Esse Akida

Personal information
- Full name: Esse Mbeyu Akida
- Date of birth: 18 November 1992 (age 33)
- Place of birth: Kilifi, Kenya
- Position: Forward

Team information
- Current team: Kibera Soccer

Youth career
- MTG

College career
- Years: Team / Apps / (Gls)
- 2013–2015: KeMU Queens

Senior career*
- Years: Team / Apps / (Gls)
- MTG United
- 2012: Matuu / 22 / (30)
- 2014–2017: Spedag
- 2018: Thika Queens
- 2018–2019: Ramat HaSharon / 22 / (4)
- 2019–2020: Beşiktaş J.K. / 2 / (0)
- 2021–2024: PAOK / 64 / (38)
- 2025–: Kibera Soccer / 9 / (2)

International career
- 2012–: Kenya / 6 / (2)

= Esse Akida =

Kenyan footballer (born 1992)

Esse Mbeyu Akida (born 18 November 1992) is a professional Kenyan footballer, who currently plays for Kibera Soccer in the Kenyan Premier League and is a member of the ”Harambee Starlets", the Kenya National Football Team.

==Club career==
Akida joined Moving The Goalposts (MTG) in 2002

She was awarded top scorer for the 2016 COTIF Women Football Tournament in Valencia, Spain.

In October 2018, Akida transferred to Israeli Ligat Nashim club FC Ramat HaSharon.

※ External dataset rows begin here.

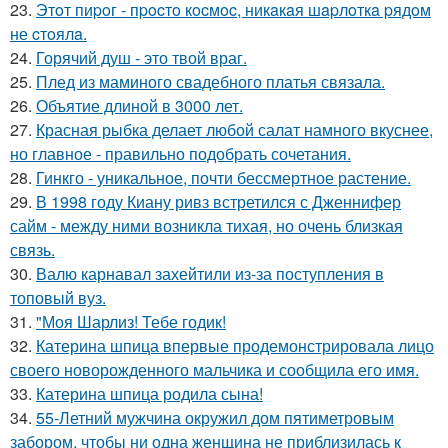
23.
Этoт пиpoг - пpocтo кocмoc, никaкaя шapлoткa pядoм
не cтoялa.
24.
Горячий душ - это твой враг.
25.
Плед из маминого свадебного платья связала.
26.
Объятие длиной в 3000 лет.
27.
Красная рыбка делает любой салат намного вкуснее,
но главное - правильно подобрать сочетания.
28.
Гинкго - уникальное, почти бессмертное растение.
29.
В 1998 году Киану ривз встретился с Дженнифер
сайм - между ними возникла тихая, но очень близкая
связь.
30.
Валю карнавал захейтили из-за поступления в
топовый вуз.
31.
"Моя Шарлиз! Тебе годик!
32.
Катерина шпица впервые продемонстрировала лицо
своего новорожденного мальчика и сообщила его имя.
33.
Катерина шпица родила сына!
34.
55-Летний мужчина окружил дом пятиметровым
забором, чтобы ни одна женщина не приблизилась к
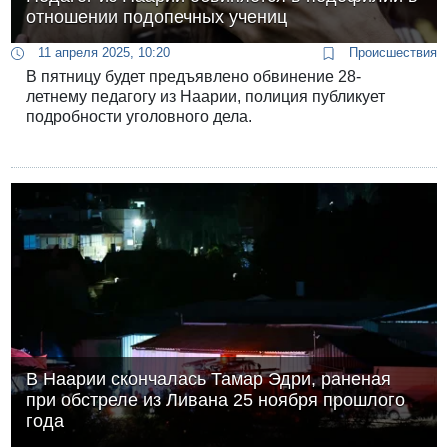
отношении подопечных учениц
11 апреля 2025, 10:20
Происшествия
В пятницу будет предъявлено обвинение 28-
летнему педагогу из Наарии, полиция публикует
подробности уголовного дела.
В Наарии скончалась Тамар Эдри, раненая
при обстреле из Ливана 25 ноября прошлого
года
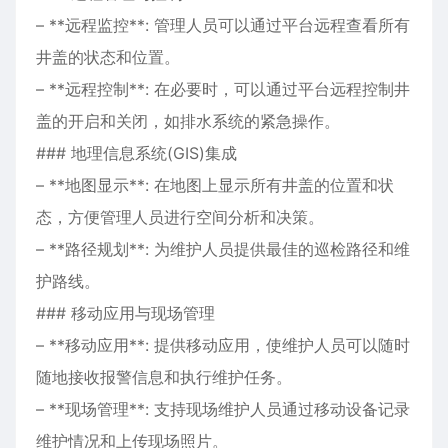
– **远程监控**: 管理人员可以通过平台远程查看所有
井盖的状态和位置。
– **远程控制**: 在必要时，可以通过平台远程控制井
盖的开启和关闭，如排水系统的紧急操作。
### 地理信息系统(GIS)集成
– **地图显示**: 在地图上显示所有井盖的位置和状
态，方便管理人员进行空间分析和决策。
– **路径规划**: 为维护人员提供最佳的巡检路径和维
护路线。
### 移动应用与现场管理
– **移动应用**: 提供移动应用，使维护人员可以随时
随地接收报警信息和执行维护任务。
– **现场管理**: 支持现场维护人员通过移动设备记录
维护情况和上传现场照片。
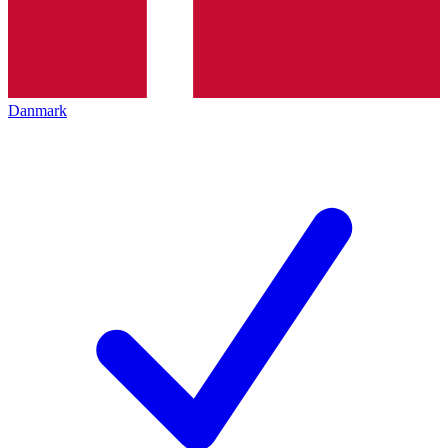
Danmark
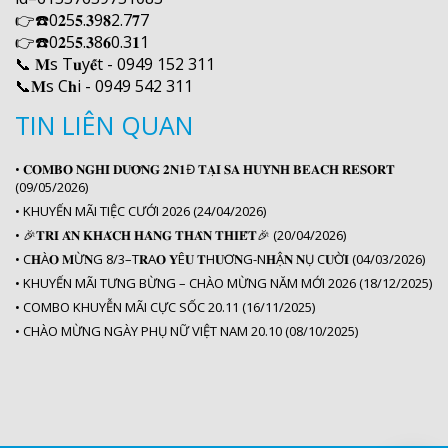
👉☎️
0
𝟐
5
𝟓
.
𝟑
9
𝟖
2.7
𝟕
7
👉☎️
0
𝟐
5
𝟓
.
𝟑
8
𝟔
0.3
𝟏
1
📞
𝐌
s T
𝐮
y
𝐞
̂́t - 0949 152 311
📞
𝐌
s C
𝐡
i - 0949 542 311
TIN LIÊN QUAN
•
𝐂𝐎𝐌𝐁𝐎 𝐍𝐆𝐇𝐈̉ 𝐃𝐔̛𝐎̛̃𝐍𝐆 𝟐𝐍𝟏Đ 𝐓𝐀̣𝐈 𝐒𝐀 𝐇𝐔𝐘̀𝐍𝐇 𝐁𝐄𝐀𝐂𝐇 𝐑𝐄𝐒𝐎𝐑𝐓
(09/05/2026)
•
KHUYẾN MÃI TIỆC CƯỚI 2026 (24/04/2026)
•
🎉𝐓𝐑𝐈 𝐀̂𝐍 𝐊𝐇𝐀́𝐂𝐇 𝐇𝐀̀𝐍𝐆 𝐓𝐇𝐀̂𝐍 𝐓𝐇𝐈𝐄̂́𝐓️🎉 (20/04/2026)
•
C𝐇À𝐎 𝐌Ừ𝐍G 8/3–T𝐑A𝐎 𝐘Ê𝐔 𝐓H𝐔̛Ơ𝐍G-N𝐇Ậ𝐍 𝐍Ụ C𝐔̛Ờ𝐈 (04/03/2026)
•
KHUYẾN MÃI TƯNG BỪNG – CHÀO MỪNG NĂM MỚI 2026 (18/12/2025)
•
COMBO KHUYỄN MÃI CỰC SỐC 20.11 (16/11/2025)
•
CHÀO MỪNG NGÀY PHỤ NỮ VIỆT NAM 20.10 (08/10/2025)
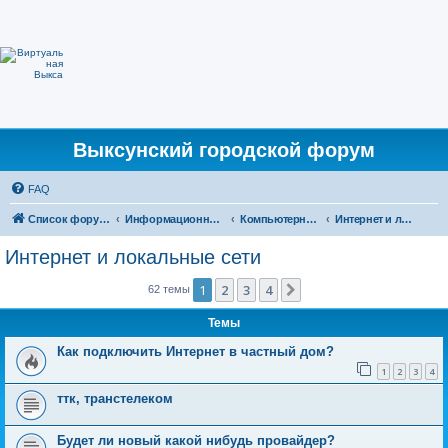
Выксунский городской форум
FAQ
Список форумов
Информационные Технологии
Компьютерные и интернет технологиии
Интернет и локальные сети
Интернет и локальные сети
1
2
3
4
След.
62 темы
Темы
Как подключить Интернет в частный дом?
1
2
3
4
ттк, транстелеком
Будет ли новый какой нибудь провайдер?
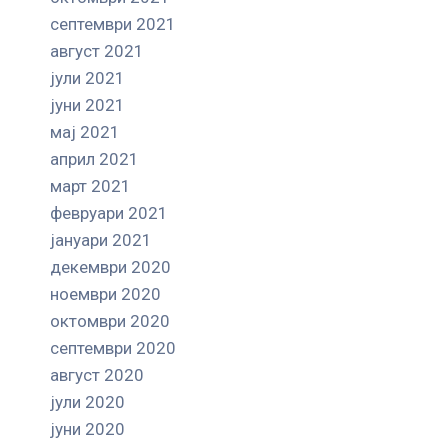
септември 2021
август 2021
јули 2021
јуни 2021
мај 2021
април 2021
март 2021
февруари 2021
јануари 2021
декември 2020
ноември 2020
октомври 2020
септември 2020
август 2020
јули 2020
јуни 2020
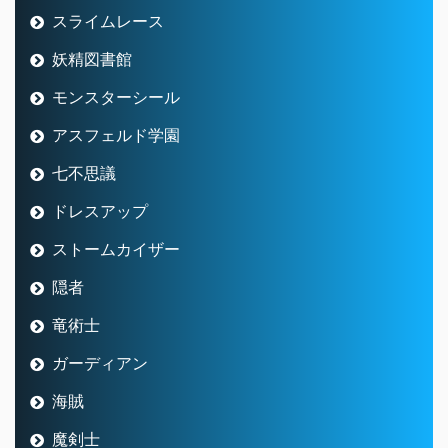
スライムレース
妖精図書館
モンスターシール
アスフェルド学園
七不思議
ドレスアップ
ストームカイザー
隠者
竜術士
ガーディアン
海賊
魔剣士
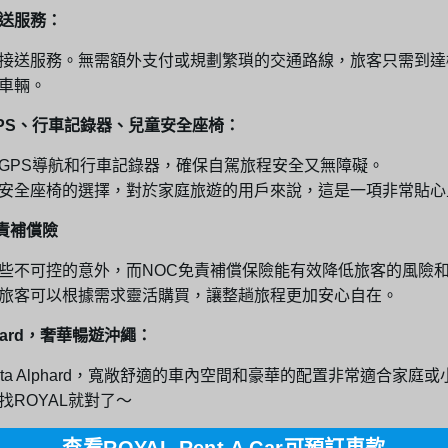
送服務：
用導航說明
接送服務。無需額外支付或規劃繁瑣的交通路線，旅客只需到達
車輛。
的汽車貼紙
過路費
PS、行車記錄器、兒童安全座椅：
GPS導航和行車記錄器，確保自駕旅程安全又無障礙。
沖繩租車嗎？
安全座椅的選擇，對於家庭旅遊的用戶來說，這是一項非常貼心
怎麼辦？
免責補償險
要怎麼繳？
些不可控的意外，而NOC免責補償保險能有效降低旅客的風險
out預訂了車款，但往沖繩的航班或船班延期或取消該怎麼辦？
旅客可以根據需求靈活購買，讓整趟旅程更加安心自在。
油？
推薦
hard，奢華暢遊沖繩：
aumi Aquarium）
ota Alphard，寬敞舒適的車內空間和豪華的配置非常適合家庭
園
？ 找ROYAL就對了～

In February 2020, Esse Akida joined Beşiktaş J.K. in Turkey for an undisclosed fee. After appearing in two matches of the 2019-20 Turkish Women's First Football League season's second half, which discontinued due to COVID-19 pandemic in Turkey, she left Turkey on 23 February 2021 to return to her country. She currently plays for PAOK.

==International career==
She played for Kenya at the 2016 Africa Women Cup of Nations, scoring for Kenya in the match against Ghana.

She scored for Kenya in a 2018 Africa Women Cup of Nations qualification match against Equatorial Guinea.

Currently also playing for the Kenya National Football team; "Harambee Starlets".